A statement from the premiers said the talks included discussions to improve supply chains and infrastructure, as well as talk of Arctic and energy security.

It said western provinces and territories are working on unique housing challenges.

“While premiers acknowledge the efforts being made at the federal level, greater collaboration is required,” the statement says.

“Premiers discussed recent federal policy announcements and noted that substantial engagement from the federal government is needed to ensure new funding complements ongoing investments being made by provinces and territories,” the premiers said, referring to the need to collaborate on more housing.

The statement says the premiers are disappointed that this year’s federal budget did not include a successor to the Investing in Canada infrastructure program. 

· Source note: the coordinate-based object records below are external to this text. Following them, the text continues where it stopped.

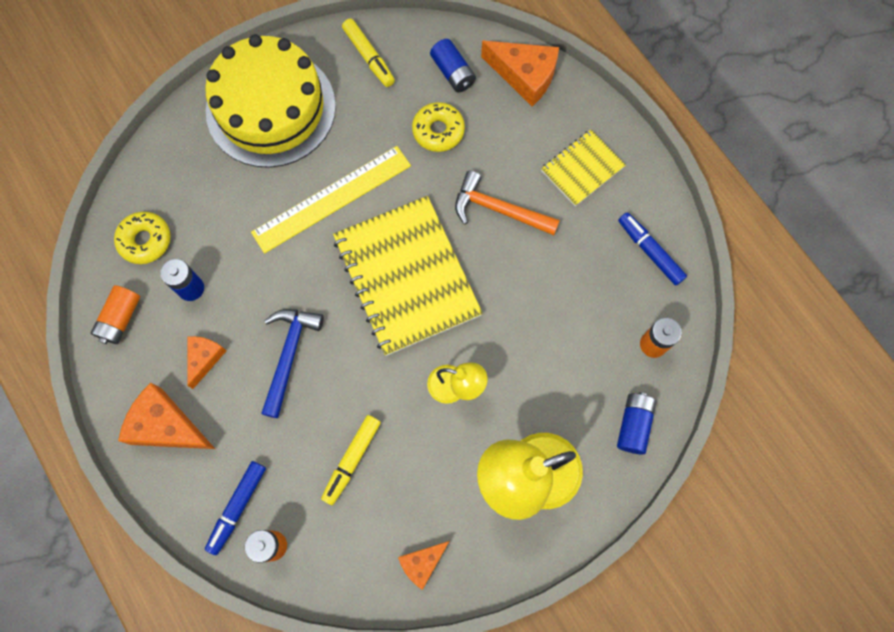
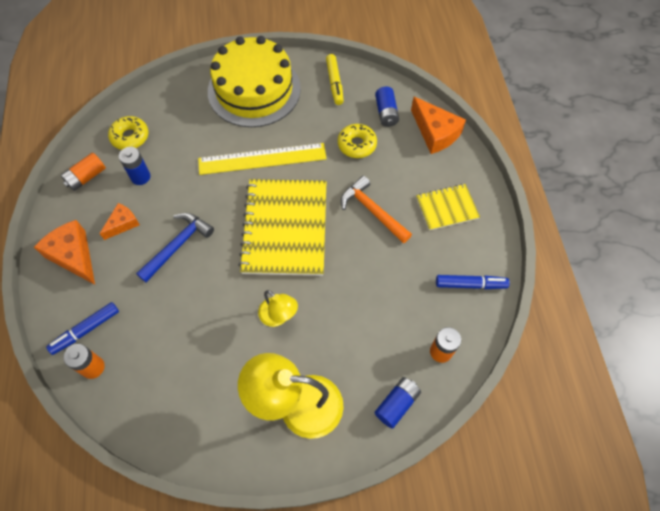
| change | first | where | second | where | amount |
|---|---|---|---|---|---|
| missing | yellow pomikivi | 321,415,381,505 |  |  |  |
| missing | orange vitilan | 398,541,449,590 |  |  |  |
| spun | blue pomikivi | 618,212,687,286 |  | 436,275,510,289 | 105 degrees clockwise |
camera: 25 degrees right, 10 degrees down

“Premiers reiterated the need for flexible, predictable, and long-term federal infrastructure funding that is delivered on a base-plus per capita basis,” it says.

The statement said more needs to be done to harness Western Canada’s energy resources, including oil and gas, liquefied natural gas, uranium and hydroelectricity, as well as in emerging opportunities such as hydrogen, biofuels, small modular nuclear reactors and critical minerals.

A white woman with brown hair and tinges of blonde speaks at a podium with blue markings.
Alberta Premier Danielle Smith said that there was talk of collaboration between B.C. and Alberta on the hydrogen industry. (Manuel Carrillos Avalos/CBC/Radio-Canada)

When asked about a possible agreement between British Columbia and Alberta related to hydrogen, Alberta Premier Danielle Smith said hydrogen represents a multi-trillion-dollar industry and comes with the possibility of partnerships with First Nations.

“So I think that process is just beginning. I don’t want to prejudge how it might end up, but I think that there’s a spirit of collaboration happening between our two provinces and the federal government on that,” she said.

Next year’s meeting of the western premiers is slated to take place in the Northwest Territories.